Only the lines holding "Jaanus" are wanted. Copy every one from the records below.

● **Dataset entries**
[Start of Attachment]
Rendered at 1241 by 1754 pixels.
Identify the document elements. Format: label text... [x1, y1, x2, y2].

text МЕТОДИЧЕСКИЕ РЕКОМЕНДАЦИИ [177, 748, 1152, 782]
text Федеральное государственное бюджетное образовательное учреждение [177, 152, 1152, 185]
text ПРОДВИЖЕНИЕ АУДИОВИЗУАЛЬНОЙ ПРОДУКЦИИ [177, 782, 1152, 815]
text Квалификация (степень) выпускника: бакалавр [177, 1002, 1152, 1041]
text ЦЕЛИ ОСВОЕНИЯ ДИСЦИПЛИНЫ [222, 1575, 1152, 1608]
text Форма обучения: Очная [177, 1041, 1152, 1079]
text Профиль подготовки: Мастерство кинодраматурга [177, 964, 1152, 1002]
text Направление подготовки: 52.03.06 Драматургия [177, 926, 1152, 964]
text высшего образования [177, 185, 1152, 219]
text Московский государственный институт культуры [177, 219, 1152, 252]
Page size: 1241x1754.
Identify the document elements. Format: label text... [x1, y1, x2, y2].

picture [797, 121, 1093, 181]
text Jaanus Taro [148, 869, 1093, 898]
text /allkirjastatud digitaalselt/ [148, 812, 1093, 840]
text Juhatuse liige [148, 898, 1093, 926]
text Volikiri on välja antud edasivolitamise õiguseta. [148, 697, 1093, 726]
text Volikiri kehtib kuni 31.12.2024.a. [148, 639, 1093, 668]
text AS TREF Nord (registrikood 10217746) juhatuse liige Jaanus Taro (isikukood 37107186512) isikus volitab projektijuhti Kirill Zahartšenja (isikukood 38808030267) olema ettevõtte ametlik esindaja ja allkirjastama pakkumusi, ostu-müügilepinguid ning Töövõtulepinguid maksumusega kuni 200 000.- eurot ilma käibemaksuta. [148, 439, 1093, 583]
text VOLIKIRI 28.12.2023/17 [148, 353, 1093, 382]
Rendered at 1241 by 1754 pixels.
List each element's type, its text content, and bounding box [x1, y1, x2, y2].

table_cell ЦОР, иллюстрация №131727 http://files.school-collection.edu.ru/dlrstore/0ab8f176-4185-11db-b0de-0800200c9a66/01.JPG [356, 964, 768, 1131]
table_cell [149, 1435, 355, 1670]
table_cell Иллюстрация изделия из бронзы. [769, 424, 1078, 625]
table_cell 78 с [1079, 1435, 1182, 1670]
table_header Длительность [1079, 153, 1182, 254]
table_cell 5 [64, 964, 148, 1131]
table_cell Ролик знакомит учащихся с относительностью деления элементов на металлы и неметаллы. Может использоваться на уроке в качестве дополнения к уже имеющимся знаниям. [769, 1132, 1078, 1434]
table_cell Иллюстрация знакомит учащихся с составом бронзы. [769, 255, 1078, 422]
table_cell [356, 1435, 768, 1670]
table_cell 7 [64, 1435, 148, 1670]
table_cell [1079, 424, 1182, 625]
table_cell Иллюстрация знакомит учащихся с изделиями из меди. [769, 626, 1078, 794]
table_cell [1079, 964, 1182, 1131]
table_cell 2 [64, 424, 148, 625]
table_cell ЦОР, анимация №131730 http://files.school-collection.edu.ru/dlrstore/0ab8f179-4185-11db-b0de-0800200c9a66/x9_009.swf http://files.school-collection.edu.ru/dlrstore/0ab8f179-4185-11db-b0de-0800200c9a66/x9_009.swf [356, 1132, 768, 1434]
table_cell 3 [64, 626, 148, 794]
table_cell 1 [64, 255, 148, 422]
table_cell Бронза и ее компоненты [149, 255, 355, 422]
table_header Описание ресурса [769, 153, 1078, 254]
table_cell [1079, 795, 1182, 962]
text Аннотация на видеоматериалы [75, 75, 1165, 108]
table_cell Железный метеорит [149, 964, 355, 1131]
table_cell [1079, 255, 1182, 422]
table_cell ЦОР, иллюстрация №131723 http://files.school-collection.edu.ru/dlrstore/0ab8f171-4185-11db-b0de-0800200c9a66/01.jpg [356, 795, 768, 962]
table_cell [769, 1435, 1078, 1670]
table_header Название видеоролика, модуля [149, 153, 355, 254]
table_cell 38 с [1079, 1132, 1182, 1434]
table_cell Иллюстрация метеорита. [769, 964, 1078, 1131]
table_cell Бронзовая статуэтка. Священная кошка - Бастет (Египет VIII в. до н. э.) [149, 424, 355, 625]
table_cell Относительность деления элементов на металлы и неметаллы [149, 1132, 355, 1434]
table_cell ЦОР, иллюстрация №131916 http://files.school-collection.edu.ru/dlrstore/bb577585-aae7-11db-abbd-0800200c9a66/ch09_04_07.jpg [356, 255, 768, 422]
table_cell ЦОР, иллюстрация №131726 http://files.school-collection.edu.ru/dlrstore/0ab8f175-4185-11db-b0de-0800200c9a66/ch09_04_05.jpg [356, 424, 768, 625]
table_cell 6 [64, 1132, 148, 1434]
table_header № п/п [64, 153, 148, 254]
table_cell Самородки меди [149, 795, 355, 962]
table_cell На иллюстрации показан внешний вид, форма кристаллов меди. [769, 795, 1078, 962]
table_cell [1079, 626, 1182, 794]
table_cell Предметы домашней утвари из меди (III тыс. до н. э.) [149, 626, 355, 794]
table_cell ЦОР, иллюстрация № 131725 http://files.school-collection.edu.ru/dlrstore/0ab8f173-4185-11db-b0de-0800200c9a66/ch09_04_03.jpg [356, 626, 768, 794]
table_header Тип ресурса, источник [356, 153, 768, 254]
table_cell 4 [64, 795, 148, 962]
[End of Attachment]
● **RESPONSE BELOW**
text Jaanus Taro [148, 869, 1093, 898]
text AS TREF Nord (registrikood 10217746) juhatuse liige Jaanus Taro (isikukood 37107186512) isikus volitab projektijuhti Kirill Zahartšenja (isikukood 38808030267) olema ettevõtte ametlik esindaja ja allkirjastama pakkumusi, ostu-müügilepinguid ning Töövõtulepinguid maksumusega kuni 200 000.- eurot ilma käibemaksuta. [148, 439, 1093, 583]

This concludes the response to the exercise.